_Passage given_
That said, back when I was much younger, we were all lusting after getting a Marshall. In my small group of guitar-playing buddies, the other guitarist in my band was the first to get one. He bought a used early 70's Super Lead 100 watt head, shows up the night of a gig with it, and proceeds to hook it up to the speakers in his Super Reverb combo, and it sounded like absolute azz! He thought something was wrong with it.
I can *soo* much relate to that story. Wasn't exactly Marshall tones I was after, but I had *no* idea about the relevance of speakers for a pretty long time during my "career". And unlike your mate, in the town where I grew up there were no folks telling you that you needed a particular cab or speaker to get the most out of whatever amps (and that was quite some time before the internet was a thing for mere mortals), so I also built randomly sized cabs with randomly purchased speakers, most of them sounding horrible. Sometimes I accounted the not-too-shiny sound to the amps, so the amps were sold - just to find out the replacements would sound as horrible. But as they sounded horrible differently, I still didn't realize it was up to the speakers.
Fortunately, at one point in time, I bought a Boogie Caliber 50 and built a clone of their 2x12 half slanted cabs (those with the open back top and Thiele/Small ported bottoms, originals were more expensive than the amp...) with pretty similar sounding Celestion speakers in them (don't remember exactly, which ones they were but at least they sounded great and close to the Black Shadows in the original I had borrowed for the cloning thing and comparison). Still didn't exactly know how much my then great sound was about the speakers, but at least I could call it a day for some years - and all other cabs I bought ever since (and before aquiring more knowledge) have been lucky numbers.

_Data excerpts_
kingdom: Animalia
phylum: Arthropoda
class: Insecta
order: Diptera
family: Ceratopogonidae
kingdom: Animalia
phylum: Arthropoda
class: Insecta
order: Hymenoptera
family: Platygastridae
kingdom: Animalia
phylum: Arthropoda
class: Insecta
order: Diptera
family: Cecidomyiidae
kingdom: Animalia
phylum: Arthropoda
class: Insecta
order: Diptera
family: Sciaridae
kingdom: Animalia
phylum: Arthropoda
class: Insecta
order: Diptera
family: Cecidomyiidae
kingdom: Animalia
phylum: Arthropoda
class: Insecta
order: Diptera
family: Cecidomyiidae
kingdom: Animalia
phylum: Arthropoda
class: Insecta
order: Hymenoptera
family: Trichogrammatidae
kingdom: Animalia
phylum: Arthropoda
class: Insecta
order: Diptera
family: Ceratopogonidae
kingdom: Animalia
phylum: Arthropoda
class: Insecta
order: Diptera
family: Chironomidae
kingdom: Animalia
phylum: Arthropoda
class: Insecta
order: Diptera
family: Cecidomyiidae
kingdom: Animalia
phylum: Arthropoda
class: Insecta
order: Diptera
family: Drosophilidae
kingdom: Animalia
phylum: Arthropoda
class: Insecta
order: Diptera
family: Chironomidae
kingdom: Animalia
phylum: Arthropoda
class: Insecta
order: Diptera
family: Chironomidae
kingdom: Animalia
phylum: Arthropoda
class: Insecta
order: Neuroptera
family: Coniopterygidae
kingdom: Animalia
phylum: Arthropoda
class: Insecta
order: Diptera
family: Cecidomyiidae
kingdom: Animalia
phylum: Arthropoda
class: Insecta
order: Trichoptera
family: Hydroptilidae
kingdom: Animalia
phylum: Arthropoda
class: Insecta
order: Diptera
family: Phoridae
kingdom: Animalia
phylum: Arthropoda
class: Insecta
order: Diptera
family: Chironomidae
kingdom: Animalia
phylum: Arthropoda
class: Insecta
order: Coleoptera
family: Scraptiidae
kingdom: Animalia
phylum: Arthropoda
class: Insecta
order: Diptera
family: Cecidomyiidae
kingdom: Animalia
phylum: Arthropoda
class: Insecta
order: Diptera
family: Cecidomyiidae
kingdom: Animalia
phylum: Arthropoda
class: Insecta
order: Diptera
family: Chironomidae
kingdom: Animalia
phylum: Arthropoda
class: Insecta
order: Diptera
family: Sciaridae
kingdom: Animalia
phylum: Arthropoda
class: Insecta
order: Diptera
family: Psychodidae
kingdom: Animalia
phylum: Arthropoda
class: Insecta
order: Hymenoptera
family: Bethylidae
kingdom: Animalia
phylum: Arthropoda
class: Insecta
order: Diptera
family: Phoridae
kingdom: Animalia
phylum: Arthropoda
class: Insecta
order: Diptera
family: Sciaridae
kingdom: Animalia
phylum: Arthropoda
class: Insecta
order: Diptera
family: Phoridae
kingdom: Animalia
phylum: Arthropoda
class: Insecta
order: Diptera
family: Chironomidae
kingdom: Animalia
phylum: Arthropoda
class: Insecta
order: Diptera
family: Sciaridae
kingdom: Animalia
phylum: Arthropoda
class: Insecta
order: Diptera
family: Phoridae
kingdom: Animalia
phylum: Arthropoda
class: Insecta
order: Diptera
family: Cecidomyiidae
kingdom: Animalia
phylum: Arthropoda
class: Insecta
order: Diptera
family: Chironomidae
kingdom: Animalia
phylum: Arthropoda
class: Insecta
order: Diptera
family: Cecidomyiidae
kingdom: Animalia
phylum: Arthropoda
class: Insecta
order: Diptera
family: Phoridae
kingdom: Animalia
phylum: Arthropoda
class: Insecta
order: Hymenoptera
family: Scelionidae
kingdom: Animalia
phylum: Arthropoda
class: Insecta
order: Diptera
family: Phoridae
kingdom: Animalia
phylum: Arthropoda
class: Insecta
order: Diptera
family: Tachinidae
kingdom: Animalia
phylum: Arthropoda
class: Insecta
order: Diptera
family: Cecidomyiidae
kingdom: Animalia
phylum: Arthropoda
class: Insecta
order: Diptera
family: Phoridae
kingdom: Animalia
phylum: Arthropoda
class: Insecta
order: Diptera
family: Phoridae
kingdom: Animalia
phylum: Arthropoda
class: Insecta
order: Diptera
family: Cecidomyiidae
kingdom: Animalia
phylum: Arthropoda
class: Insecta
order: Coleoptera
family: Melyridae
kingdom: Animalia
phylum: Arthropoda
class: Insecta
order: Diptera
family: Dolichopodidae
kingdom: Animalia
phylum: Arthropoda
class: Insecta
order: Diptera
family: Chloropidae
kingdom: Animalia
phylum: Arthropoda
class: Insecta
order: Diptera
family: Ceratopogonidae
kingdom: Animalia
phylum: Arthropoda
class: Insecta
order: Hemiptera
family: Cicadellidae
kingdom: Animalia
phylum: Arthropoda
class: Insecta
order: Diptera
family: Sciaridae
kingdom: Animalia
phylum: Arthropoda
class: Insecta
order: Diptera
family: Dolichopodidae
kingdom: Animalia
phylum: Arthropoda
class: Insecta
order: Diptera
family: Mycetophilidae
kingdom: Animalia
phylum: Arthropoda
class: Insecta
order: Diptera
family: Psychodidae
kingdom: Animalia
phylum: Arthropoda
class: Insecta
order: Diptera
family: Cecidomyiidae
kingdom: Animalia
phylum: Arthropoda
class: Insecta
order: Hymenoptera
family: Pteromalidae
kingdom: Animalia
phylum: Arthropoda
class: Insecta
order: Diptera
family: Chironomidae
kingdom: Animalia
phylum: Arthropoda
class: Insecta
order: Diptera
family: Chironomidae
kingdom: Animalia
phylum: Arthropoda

_Exercise_
Continue the forum posts above about guitar amps and speaker cabinets, starting right after their last sentence.

_Task output_
My most drastic personal eye opener in terms of speaker importance happened quite some years later. I sort of blindly bought one of those red knob "The Twins" because I couldn't resist that offer (price was a joke). Clean sound was ok (sometimes great), anything else sounded completely like @ss. Always thought it was a bad buy, especially because I often heard comments such as "Ouch, the red knob Fender series, only complete tools would buy those!" Then fortunately someone recommended I should just connect my Mesa clone cab instead - and *WOO-f***ing-OOW*, I could hardly believe it. Turned that horribly gnarly, bite-y, speaker beaming, ear torturing mess into what I still think of being at least the second best pedal platform I ever owned. Really, I couldn't believe the difference. Plugged between the internal speakers and my cab like a hundred times, that's how stunned I was.
Finally slapped some decent speakers (an aged V30 and a Peavey Sheffield I had in the Mesa clone for whatever reasons) into that Fender and it was all glorious.
Only took me around 1.5 decades to understand the importance of speakers...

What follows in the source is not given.